Пия улыбнулась, глядя на эти необычные дружеские отношения животных, и почувствовала, как от нее уходят стресс и напряжение дня.

– Кстати, о диктатуре, – она сделала глоток пива. – Сегодня мы испытали настоящий удар. Классический случай доносительства в лучшей манере «штази»[13], и это в Глазхюттене.

– Звучит увлекательно.

– Прежде всего жестоко.

Пия, которая считала, что ее, на самом деле, ничего больше не может потрясти, все еще была вне себя из-за неизмеримой низости людей.
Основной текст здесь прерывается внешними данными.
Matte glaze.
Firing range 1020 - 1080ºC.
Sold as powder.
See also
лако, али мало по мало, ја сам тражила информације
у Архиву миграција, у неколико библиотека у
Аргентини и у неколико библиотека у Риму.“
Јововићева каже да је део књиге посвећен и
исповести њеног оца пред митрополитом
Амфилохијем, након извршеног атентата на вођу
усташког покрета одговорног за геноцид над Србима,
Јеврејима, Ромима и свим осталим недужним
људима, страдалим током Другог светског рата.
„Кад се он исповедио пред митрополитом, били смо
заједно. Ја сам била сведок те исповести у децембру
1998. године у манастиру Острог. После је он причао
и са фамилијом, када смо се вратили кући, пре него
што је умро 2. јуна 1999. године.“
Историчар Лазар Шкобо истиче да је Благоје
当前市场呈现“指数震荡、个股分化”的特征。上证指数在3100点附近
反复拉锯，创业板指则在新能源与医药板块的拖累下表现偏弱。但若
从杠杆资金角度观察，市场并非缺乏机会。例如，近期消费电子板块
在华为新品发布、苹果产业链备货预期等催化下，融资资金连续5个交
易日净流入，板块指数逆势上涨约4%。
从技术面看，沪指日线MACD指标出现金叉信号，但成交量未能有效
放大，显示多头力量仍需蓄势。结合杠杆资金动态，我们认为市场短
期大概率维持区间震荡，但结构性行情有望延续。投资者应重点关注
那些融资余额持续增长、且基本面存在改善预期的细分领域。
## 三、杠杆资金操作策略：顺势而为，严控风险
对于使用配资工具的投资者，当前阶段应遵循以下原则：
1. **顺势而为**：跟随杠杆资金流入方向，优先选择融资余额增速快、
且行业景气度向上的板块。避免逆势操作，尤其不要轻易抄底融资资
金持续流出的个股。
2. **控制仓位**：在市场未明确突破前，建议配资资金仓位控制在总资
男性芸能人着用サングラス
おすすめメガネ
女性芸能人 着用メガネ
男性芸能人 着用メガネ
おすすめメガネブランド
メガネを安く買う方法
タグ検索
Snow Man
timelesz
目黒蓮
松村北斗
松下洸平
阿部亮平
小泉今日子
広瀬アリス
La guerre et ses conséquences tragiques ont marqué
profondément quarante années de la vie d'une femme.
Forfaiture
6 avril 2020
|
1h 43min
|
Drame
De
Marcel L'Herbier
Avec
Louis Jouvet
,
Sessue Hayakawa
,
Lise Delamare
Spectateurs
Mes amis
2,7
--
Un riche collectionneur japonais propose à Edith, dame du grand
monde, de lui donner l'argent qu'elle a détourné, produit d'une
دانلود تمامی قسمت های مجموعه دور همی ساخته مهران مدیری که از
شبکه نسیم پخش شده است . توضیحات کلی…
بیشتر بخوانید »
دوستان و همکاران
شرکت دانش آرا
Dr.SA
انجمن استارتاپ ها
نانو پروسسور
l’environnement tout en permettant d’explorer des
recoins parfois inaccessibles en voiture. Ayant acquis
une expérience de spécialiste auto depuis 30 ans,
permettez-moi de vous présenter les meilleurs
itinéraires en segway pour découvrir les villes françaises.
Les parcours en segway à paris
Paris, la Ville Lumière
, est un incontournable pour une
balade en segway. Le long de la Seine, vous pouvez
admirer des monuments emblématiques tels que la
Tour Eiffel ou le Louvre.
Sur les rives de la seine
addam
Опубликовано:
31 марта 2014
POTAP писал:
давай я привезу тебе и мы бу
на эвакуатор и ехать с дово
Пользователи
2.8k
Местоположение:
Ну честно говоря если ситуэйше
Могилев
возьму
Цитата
– Нам позвонила старая супружеская пара из Глазхюттена, – стала рассказывать она Кристофу. – Их соседи якобы вот уже на протяжении полугода прятали в своем доме девушку, которую мы обнаружили в Майне, и использовали ее в качестве служанки. Бедное создание вынуждено было выполнять унизительную работу, и ее никогда не выпускали из дома. Она была бледной, как альбинос. А пару дней назад она исчезла.

Вспоминая всю эту историю, она покачала головой.

– Старики рассказывали нам настоящие ужасы. Жестокое обращение, ночные сексуальные тусовки, крики, оргии с побоями. В ночь со вторника на среду они видели, как сосед грузил труп в багажник своего автомобиля. Оливер спросил, почему они не заявили об этом в полицию, но они ответили, что боялись, потому что мужчина способен применить грубую силу. Тогда мы подъехали к дому и позвонили, для подкрепления взяли четверых коллег из полицейского наряда. Нам открыла женщина с ребенком на руках. Господи, как было неловко! – Пия закатила глаза. – Передо мной оказалась моя бывшая одноклассница Мони, с которой я недавно встретилась на вечере выпускников! Она простодушно улыбалась, радуясь нашей случайной встрече. Я готова была провалиться сквозь землю от стыда!